PROBLEM TO WORK ON – Pull out every line in the items below that contains the word "scientific".

▼

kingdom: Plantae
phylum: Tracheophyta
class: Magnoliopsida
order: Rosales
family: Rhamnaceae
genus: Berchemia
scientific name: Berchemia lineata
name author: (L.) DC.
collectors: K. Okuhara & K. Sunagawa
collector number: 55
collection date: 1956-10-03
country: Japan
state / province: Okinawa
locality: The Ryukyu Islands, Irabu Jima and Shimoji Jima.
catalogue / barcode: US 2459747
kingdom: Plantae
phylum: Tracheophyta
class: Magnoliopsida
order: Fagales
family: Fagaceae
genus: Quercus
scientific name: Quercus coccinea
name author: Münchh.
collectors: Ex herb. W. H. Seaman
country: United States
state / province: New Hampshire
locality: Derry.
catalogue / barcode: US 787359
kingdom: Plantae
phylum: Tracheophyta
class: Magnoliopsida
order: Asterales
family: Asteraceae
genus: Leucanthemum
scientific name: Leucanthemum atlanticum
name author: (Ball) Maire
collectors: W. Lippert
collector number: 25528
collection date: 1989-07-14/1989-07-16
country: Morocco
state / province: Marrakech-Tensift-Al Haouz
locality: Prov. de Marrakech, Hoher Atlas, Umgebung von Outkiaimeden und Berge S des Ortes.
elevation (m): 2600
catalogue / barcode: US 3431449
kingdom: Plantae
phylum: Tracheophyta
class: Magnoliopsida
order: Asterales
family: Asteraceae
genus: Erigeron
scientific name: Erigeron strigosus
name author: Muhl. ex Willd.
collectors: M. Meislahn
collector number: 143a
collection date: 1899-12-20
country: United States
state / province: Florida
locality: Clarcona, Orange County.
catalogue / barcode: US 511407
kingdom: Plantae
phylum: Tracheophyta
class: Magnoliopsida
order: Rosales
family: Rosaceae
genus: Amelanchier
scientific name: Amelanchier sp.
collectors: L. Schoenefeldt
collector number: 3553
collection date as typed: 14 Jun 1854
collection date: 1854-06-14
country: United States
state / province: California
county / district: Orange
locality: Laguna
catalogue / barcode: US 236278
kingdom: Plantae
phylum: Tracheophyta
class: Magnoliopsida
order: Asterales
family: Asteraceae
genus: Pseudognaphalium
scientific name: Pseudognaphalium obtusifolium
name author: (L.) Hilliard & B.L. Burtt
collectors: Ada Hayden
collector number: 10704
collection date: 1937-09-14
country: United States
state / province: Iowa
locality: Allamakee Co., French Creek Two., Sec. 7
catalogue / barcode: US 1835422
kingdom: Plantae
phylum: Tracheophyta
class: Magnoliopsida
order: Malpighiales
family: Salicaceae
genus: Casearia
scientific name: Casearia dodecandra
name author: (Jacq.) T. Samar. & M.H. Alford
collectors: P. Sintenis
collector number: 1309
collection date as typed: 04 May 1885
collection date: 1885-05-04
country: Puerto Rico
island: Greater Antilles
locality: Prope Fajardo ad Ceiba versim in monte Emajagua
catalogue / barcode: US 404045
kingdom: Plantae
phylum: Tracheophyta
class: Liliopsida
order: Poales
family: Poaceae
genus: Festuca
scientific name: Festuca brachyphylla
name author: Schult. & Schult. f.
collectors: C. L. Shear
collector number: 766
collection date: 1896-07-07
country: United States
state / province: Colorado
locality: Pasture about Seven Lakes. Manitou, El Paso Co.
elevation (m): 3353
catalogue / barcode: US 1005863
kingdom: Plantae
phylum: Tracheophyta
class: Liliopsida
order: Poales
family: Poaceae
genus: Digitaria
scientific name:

▲

OUTPUT BELOW –
scientific name: Berchemia lineata
scientific name: Quercus coccinea
scientific name: Leucanthemum atlanticum
scientific name: Erigeron strigosus
scientific name: Amelanchier sp.
scientific name: Pseudognaphalium obtusifolium
scientific name: Casearia dodecandra
scientific name: Festuca brachyphylla
scientific name:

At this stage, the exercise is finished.